> _RECORDS SHOWN_
+ + + + +

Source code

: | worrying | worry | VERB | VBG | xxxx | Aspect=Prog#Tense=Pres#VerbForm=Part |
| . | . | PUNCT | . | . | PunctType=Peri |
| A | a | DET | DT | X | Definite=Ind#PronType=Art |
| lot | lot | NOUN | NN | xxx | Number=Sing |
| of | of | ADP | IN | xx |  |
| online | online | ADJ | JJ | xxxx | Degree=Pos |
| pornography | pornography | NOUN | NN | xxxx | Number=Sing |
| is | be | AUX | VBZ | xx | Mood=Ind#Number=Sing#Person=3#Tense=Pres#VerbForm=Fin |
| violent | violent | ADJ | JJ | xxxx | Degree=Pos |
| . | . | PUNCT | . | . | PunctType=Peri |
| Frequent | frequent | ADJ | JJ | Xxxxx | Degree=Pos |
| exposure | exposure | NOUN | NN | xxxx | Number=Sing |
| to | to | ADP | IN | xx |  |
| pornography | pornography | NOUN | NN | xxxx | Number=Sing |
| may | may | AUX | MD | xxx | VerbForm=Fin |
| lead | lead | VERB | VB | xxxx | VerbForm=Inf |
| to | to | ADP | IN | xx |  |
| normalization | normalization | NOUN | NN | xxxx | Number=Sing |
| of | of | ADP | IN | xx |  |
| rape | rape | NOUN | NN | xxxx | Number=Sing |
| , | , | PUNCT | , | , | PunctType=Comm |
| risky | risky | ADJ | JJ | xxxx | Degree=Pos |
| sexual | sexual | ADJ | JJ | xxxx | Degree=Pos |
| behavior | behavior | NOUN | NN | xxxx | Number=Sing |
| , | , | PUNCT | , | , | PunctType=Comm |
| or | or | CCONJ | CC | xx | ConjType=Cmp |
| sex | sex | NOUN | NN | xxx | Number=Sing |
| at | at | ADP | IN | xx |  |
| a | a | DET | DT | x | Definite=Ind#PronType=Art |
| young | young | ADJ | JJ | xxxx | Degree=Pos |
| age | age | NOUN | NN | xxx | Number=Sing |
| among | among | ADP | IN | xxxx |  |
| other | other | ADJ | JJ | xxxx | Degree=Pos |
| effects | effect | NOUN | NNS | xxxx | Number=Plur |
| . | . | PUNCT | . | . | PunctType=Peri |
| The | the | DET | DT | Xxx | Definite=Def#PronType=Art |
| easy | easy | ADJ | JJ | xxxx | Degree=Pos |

+ + + + +

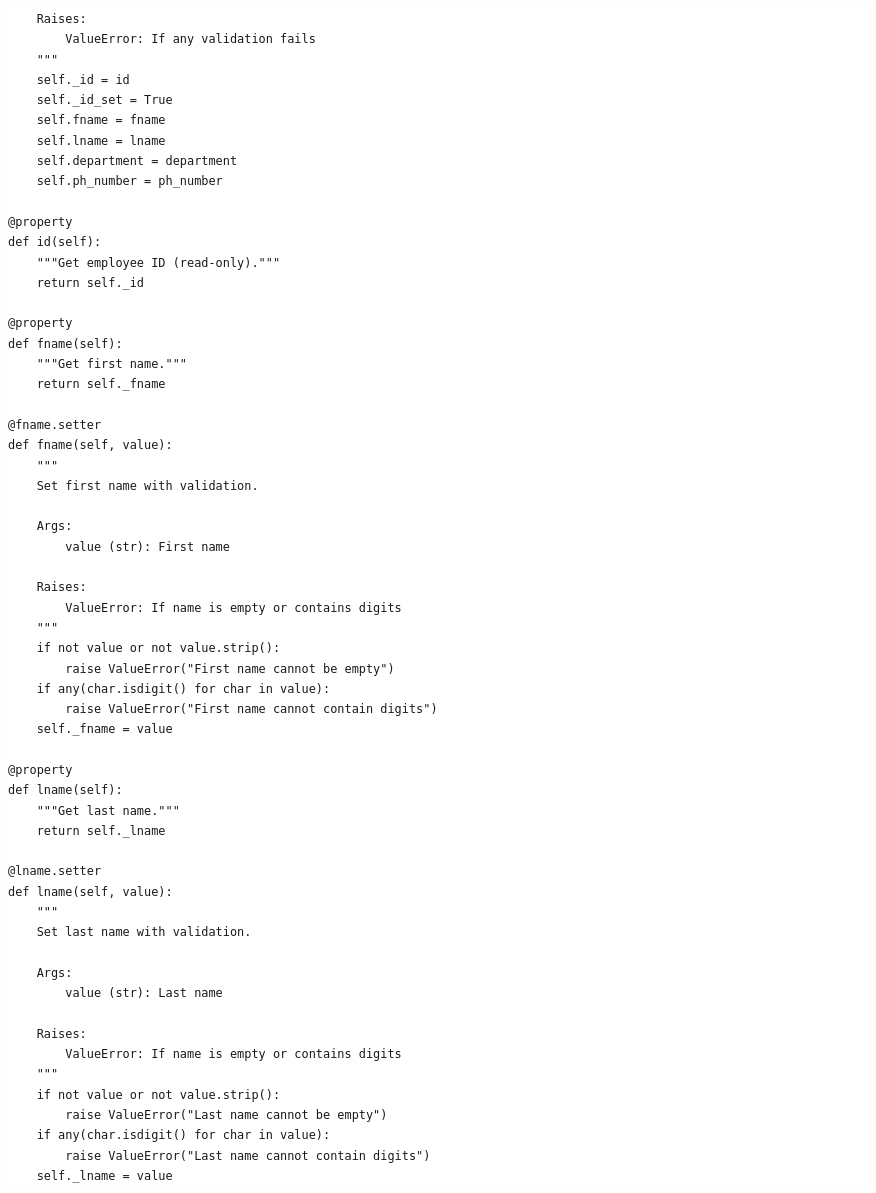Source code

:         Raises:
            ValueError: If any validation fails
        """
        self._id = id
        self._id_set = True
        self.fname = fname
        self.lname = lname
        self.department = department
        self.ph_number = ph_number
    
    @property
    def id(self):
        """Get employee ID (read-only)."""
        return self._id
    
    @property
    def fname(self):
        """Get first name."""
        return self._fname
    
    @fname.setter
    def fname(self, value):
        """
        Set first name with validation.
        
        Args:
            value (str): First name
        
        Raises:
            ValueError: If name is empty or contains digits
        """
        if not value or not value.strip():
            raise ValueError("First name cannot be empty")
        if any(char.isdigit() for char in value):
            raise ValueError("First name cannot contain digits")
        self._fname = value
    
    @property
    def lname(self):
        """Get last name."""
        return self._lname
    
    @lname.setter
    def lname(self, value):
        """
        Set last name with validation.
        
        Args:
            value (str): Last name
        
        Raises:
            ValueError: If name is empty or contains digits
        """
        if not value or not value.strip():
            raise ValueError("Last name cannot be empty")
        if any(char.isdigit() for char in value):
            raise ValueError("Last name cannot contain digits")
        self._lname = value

+ + + + +

> _TASK DIRECTIONS_
Out of the data above, give again only the lines starting at the one holding "normalization | normalization" and ending at the one holding "among | among", unchanged.

> _TASK ANSWER_
| normalization | normalization | NOUN | NN | xxxx | Number=Sing |
| of | of | ADP | IN | xx |  |
| rape | rape | NOUN | NN | xxxx | Number=Sing |
| , | , | PUNCT | , | , | PunctType=Comm |
| risky | risky | ADJ | JJ | xxxx | Degree=Pos |
| sexual | sexual | ADJ | JJ | xxxx | Degree=Pos |
| behavior | behavior | NOUN | NN | xxxx | Number=Sing |
| , | , | PUNCT | , | , | PunctType=Comm |
| or | or | CCONJ | CC | xx | ConjType=Cmp |
| sex | sex | NOUN | NN | xxx | Number=Sing |
| at | at | ADP | IN | xx |  |
| a | a | DET | DT | x | Definite=Ind#PronType=Art |
| young | young | ADJ | JJ | xxxx | Degree=Pos |
| age | age | NOUN | NN | xxx | Number=Sing |
| among | among | ADP | IN | xxxx |  |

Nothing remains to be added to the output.